- Work instruction
Produce a copy of every line in the records that holds the string "elbow".

(Collected data entries)
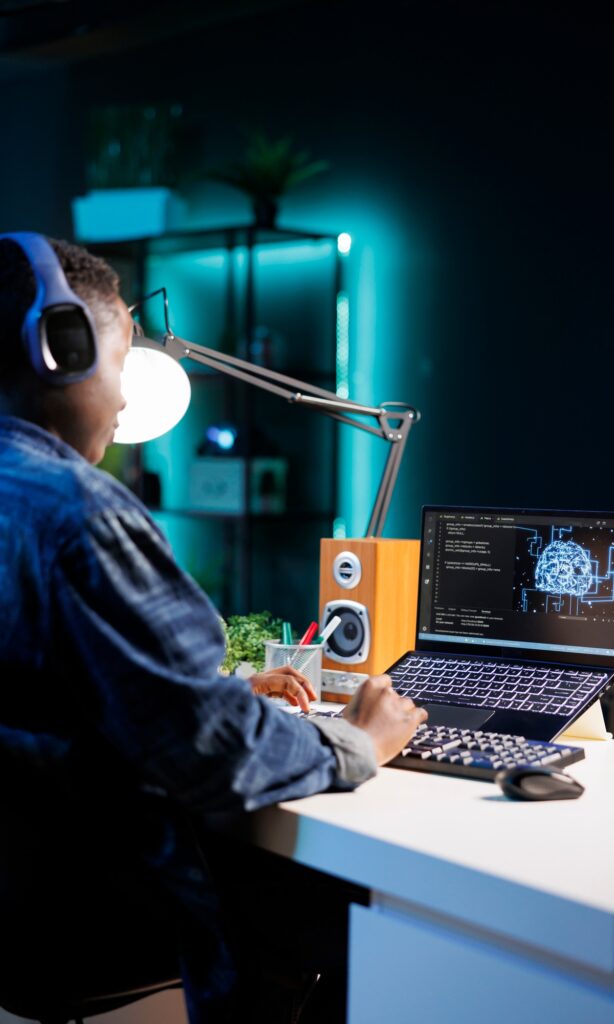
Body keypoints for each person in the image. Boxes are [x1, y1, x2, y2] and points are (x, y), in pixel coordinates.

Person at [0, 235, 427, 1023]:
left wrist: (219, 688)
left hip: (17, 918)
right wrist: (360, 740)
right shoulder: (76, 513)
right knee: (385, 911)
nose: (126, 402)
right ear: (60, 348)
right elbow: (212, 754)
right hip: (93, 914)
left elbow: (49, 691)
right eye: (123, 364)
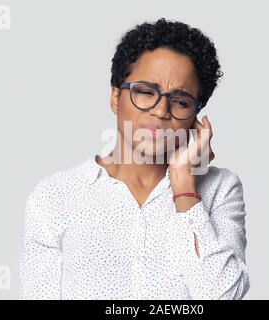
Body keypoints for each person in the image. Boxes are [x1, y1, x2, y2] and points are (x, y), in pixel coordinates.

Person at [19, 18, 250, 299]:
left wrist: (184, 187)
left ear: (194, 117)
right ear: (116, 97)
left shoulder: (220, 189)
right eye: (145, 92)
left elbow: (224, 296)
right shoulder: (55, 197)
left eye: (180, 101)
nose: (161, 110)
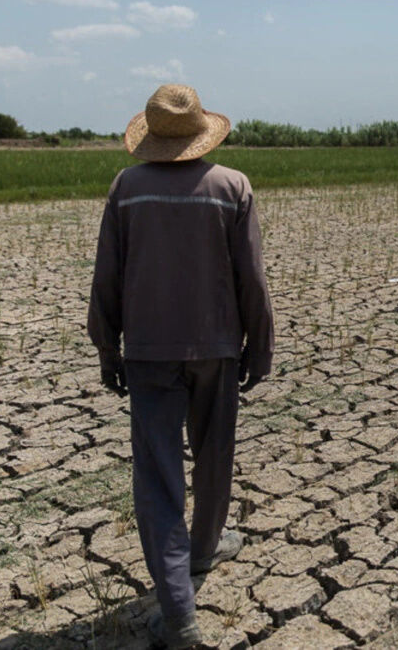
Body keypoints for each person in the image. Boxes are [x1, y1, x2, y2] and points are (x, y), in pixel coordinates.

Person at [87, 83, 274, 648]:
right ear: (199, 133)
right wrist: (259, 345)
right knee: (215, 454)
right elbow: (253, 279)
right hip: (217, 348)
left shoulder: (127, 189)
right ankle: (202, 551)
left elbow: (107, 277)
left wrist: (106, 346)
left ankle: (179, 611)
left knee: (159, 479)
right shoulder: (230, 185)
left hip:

- Response below
right elbow: (212, 754)
left elbow: (49, 691)
left elbow: (224, 296)
right elbow: (253, 279)
left elbow: (107, 277)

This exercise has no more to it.